Universalizing the maxim by which online social networks operate yields some frightening repercussions.  For one, popularity becomes the basis for judging intrinsic value.  Knowing this, individuals adapt their own image according to what is popular.  In fact, by merely subscribing to the now quintessentially popular Facebook, one has in a way consciously submitted one’s self for social review.  There is a certain swallowing of one’s pride that attends any registration for a Facebook account.  Users then actively construct their self-image, as evidenced the prolificacy of the “de-tag” button.  I have argued elsewhere that, since popularity defines the status quo, users’ gradual homogenizing of image necessarily marginalizes the minority.  Which leads, perhaps, to the most detrimental assumption of humanity and the real world that is made by the social network (the network, not the movie).  Those who are not popular, who are not the status quo, are not useful. 

While listening to WBUR the other day, I heard a fascinating conversation with French geo-physicist Xavier Le Pichon.  I immediately went home and read an essay he wrote entitled Ecce Homo.  Le Pichon was a founding pioneer in the field of plate tectonics.  He is also an ardent spiritualist, activist, and humanist.  His profound essay is very critical of the way modern society understands the utility of its members, especially with respect to the destitute, sick, and dying.  He applies his knowledge of geological systems to help conceptualize social systems.  He writes, “A system, which is too perfect is also too rigid because it does not need to evolve … A perfectly, smoothly running system, without any default is a closed system that can only evolve through a major commotion: the evolution occurs through revolutions.”  He points out that earthquakes only occur in the upper fifteen to twenty kilometers of the Earth’s crust, when elastic deformation reaches a breaking point and two sides of a fault abruptly snap back to equilibrium.  But below that depth, crystalline imperfections react with heat to relax the rigidity of the rock and allow for a smooth, continuous shift. 
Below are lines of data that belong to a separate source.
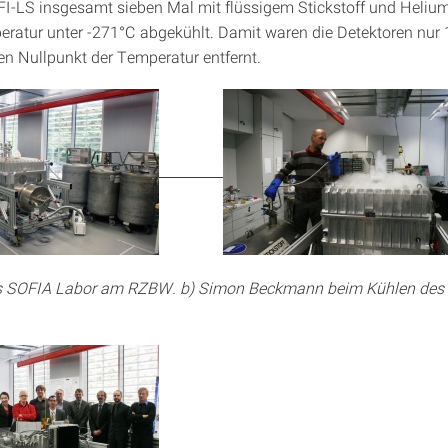
I-LS insgesamt sieben Mal mit flüssigem Stickstoff und Helium
eratur unter -271°C abgekühlt. Damit waren die Detektoren nur 
n Nullpunkt der Temperatur entfernt.
Das SOFIA Labor am RZBW. b) Simon Beckmann beim Kühlen des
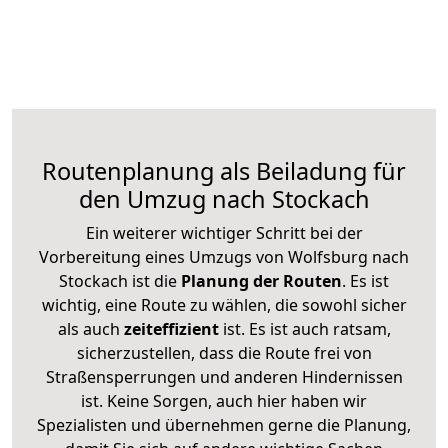
Routenplanung als Beiladung für
den Umzug nach Stockach
Ein weiterer wichtiger Schritt bei der
Vorbereitung eines Umzugs von Wolfsburg nach
Stockach ist die
Planung der Routen
. Es ist
wichtig, eine Route zu wählen, die sowohl sicher
als auch
zeiteffizient
ist. Es ist auch ratsam,
sicherzustellen, dass die Route frei von
Straßensperrungen und anderen Hindernissen
ist. Keine Sorgen, auch hier haben wir
Spezialisten und übernehmen gerne die Planung,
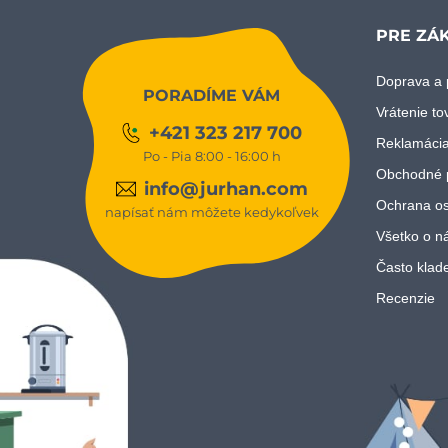
PRE ZÁ
Doprava a 
PORADÍME VÁM
Vrátenie to
+421 323 217 700
Reklamácia
Po - Pia 8:00 - 16:00 h
Obchodné 
info@jurhan.com
Ochrana os
napísať nám môžete kedykoľvek
Všetko o n
Často klad
Recenzie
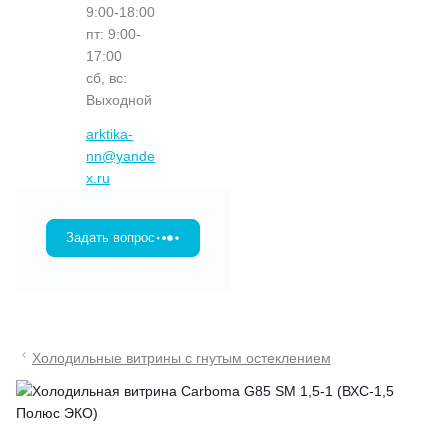
9:00-18:00
пт: 9:00-
17:00
сб, вс:
Выходной
arktika-
nn@yande
x.ru
Задать вопрос
Холодильные витрины с гнутым остеклением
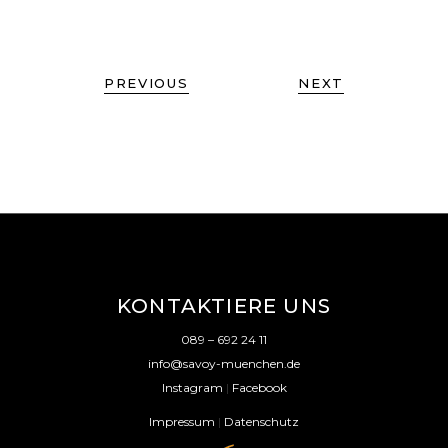
PREVIOUS
NEXT
KONTAKTIERE UNS
089 – 692 24 11
info@savoy-muenchen.de
Instagram
|
Facebook
Impressum
|
Datenschutz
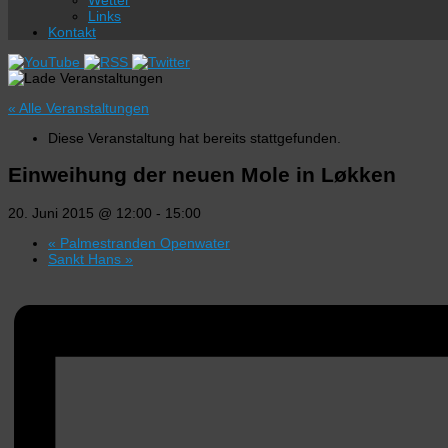
Wetter
Links
Kontakt
« Alle Veranstaltungen
Diese Veranstaltung hat bereits stattgefunden.
Einweihung der neuen Mole in Løkken
20. Juni 2015 @ 12:00
-
15:00
«
Palmestranden Openwater
Sankt Hans
»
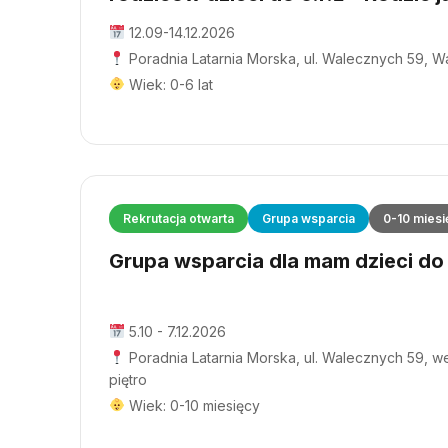
12.09-14.12.2026
Poradnia Latarnia Morska, ul. Walecznych 59, 
Wiek: 0-6 lat
Rekrutacja otwarta
Grupa wsparcia
0-10 miesi
Grupa wsparcia dla mam dzieci do 1
5.10 - 7.12.2026
Poradnia Latarnia Morska, ul. Walecznych 59, wej
piętro
Wiek: 0-10 miesięcy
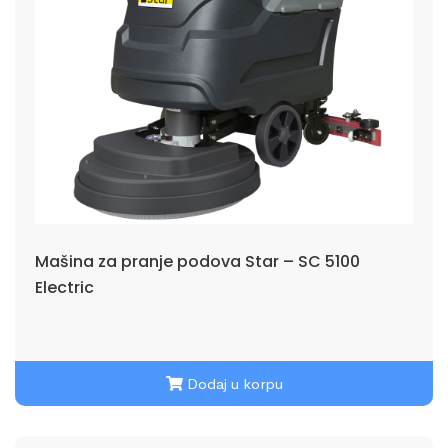
Mašina za pranje podova Star – SC 5100
Electric
Dodaj u korpu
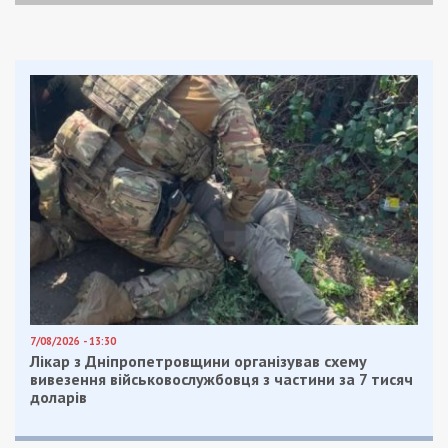
7/08/2026 - 13:30
Лікар з Дніпропетровщини організував схему
вивезення військовослужбовця з частини за 7 тисяч
доларів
According to Le Pichon, it is the seemingly imperfect members of society, the destitute, sick, and dying, which allow for a smooth running society.  He argues, with substantial evidence and persuasive logic, that it is the incorporation of invalids into the societal structure that has literally allowed Homo sapiens their humanity.  He passionately constructs a phenomenal apology of love that contrasts sharply with the high societal valuation of image and utility. 

Perhaps the most eye opening realization offered by Ecce Homo comes through Le Pichon’s interpretation of the Old Testament Songs of the Suffering Servant.  Typically, the Songs are understood as a promise from God to the suffering of the world that they will be redeemed in heaven for the pain they incurred on earth.  Le Pichon makes an interpretation that places an authentic, worldly usefulness on suffering people by suggesting that these individuals allow the rest of society an opportunity for love; an opportunity that teaches people about themselves by forcing them to confront the definitively un-popular realities of suffering and death with which we all must live. 

It is this opportunity for love, for the inclusion of one’s neighbors, for the specific rejection of popularity and the status quo, which is eliminated in digital social forums.  And it is the gradual escape to these increasingly isolated pods of existence that is effectively solidifying the material of society.  Eventually, an earthquake is bound to happen.